Dänischer Whisky – bis vor ein paar Wochen wusste ich noch nicht einmal, dass es so etwas gibt. Dabei haben es die schwedischen Nachbarn mit Mackmyra und Unternehmen wie Stork in Deutschland bereits erfolgreich vorgemacht, dass guter Whisky nicht zwangsläufig aus Kanada, Irland, Schottland oder den USA stammen muss. Umso erfreuter war ich über die Einladung von von Stauning Whisky, die hier in Hamburg ihre neuen Flaschen vorstellten.

Whisky-Nerds dürfte die Destille ein Begriff sein, denn lange produzierte sie Flaschen in geringer Auflage. Manchmal gingen gerade einmal 75 Stück pro Batch über die Tresen. Dementsprechend wurden die Flaschen zu teils horrenden Preisen auf Plattformen wie Ebay verkauft. Doch im Mainstream ist die Marke deshalb auch nie angekommen. Selbst viele gut sortierte Bars experimentierten kaum damit. Denn wer entwickelt schon aufwendig einen Drink mit einer Basis-Spirituose, von der man nie sicher sein kann, dass man sie vorrätig hat? Bei Stauning zeigte sich, dass Verknappung ein Produkt besonders begehrenswert machen, aber es zugleich auch abschreckend sein kann. Das soll sich nun ändern.

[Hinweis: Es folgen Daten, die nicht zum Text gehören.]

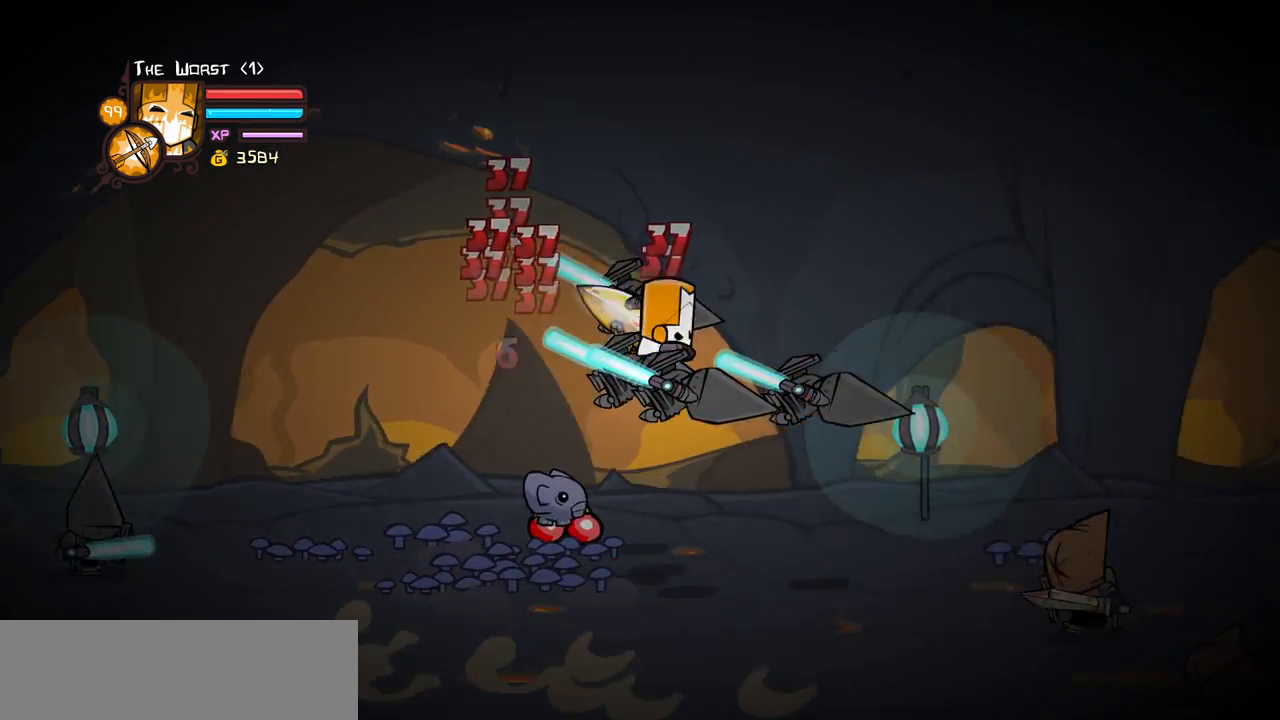
{"keys": ["light", "right"], "events": [[67, "light", "up"], [117, "light", "down"], [250, "light", "up"], [350, "light", "down"]]}
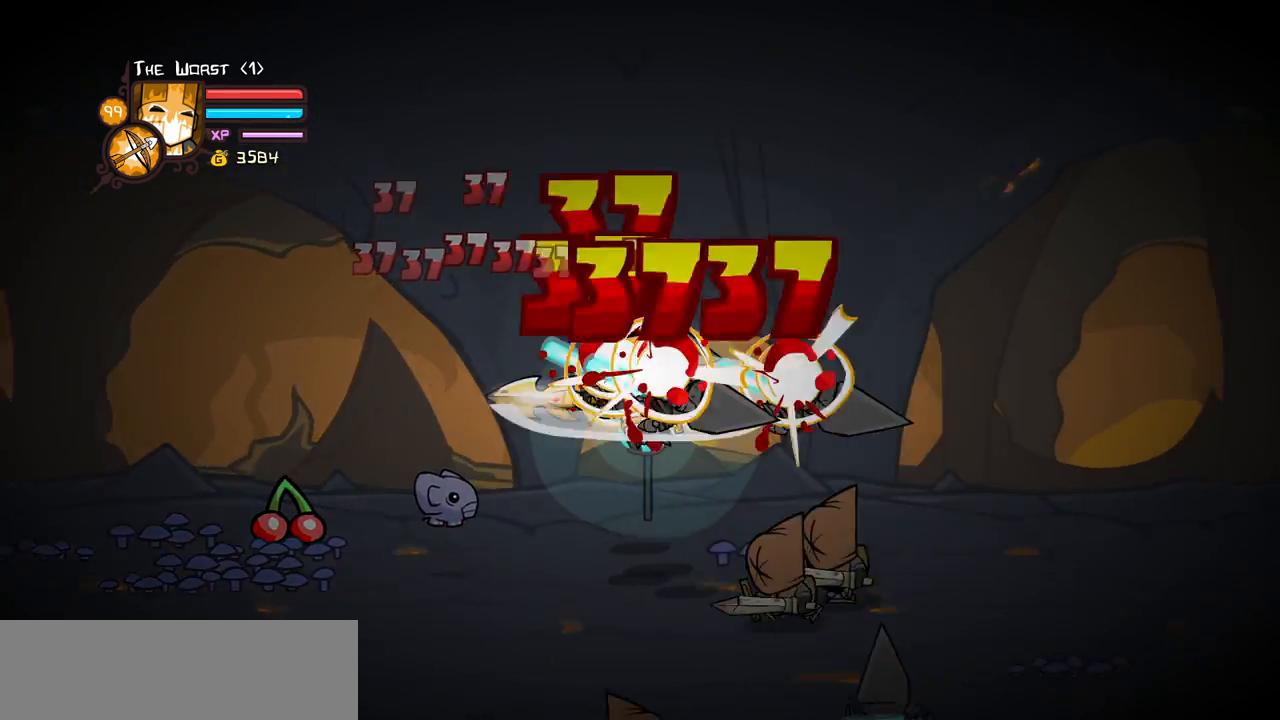
{"keys": ["heavy", "right"], "events": [[33, "heavy", "down"], [33, "light", "up"], [233, "right", "up"], [267, "right", "down"]]}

Seit wenigen Wochen sind die drei wichtigsten Stauning-Produkte im neuen Design und endlich in ausreichender Stückzahl im deutschen Fachhandel verfügbar. Dass die Flaschengröße bei gleichem Preis von 0,5 auf 0,7 Liter zulegt ist ein netter Nebeneffekt. Der Importeur ist hierzulande Kirsch Whisky.

Alex Munch Jörg Meyer
Jörg Meyer (links) und Alex Munch von Stauning

Die Geschichte von neun Ahnungslosen

Nun finde ich Whisky pur grundsätzlich spannend. Ich schätze ihn jedoch auch sehr in Cocktails. Gut zubereitet kommen die individuellen Noten in meinen Augen in Drinks noch besser zur Geltung, etwa die Rauchigkeit in einem Penicillin oder Schoko- beziehungsweise Vanillenoten in einem Old Fashioned.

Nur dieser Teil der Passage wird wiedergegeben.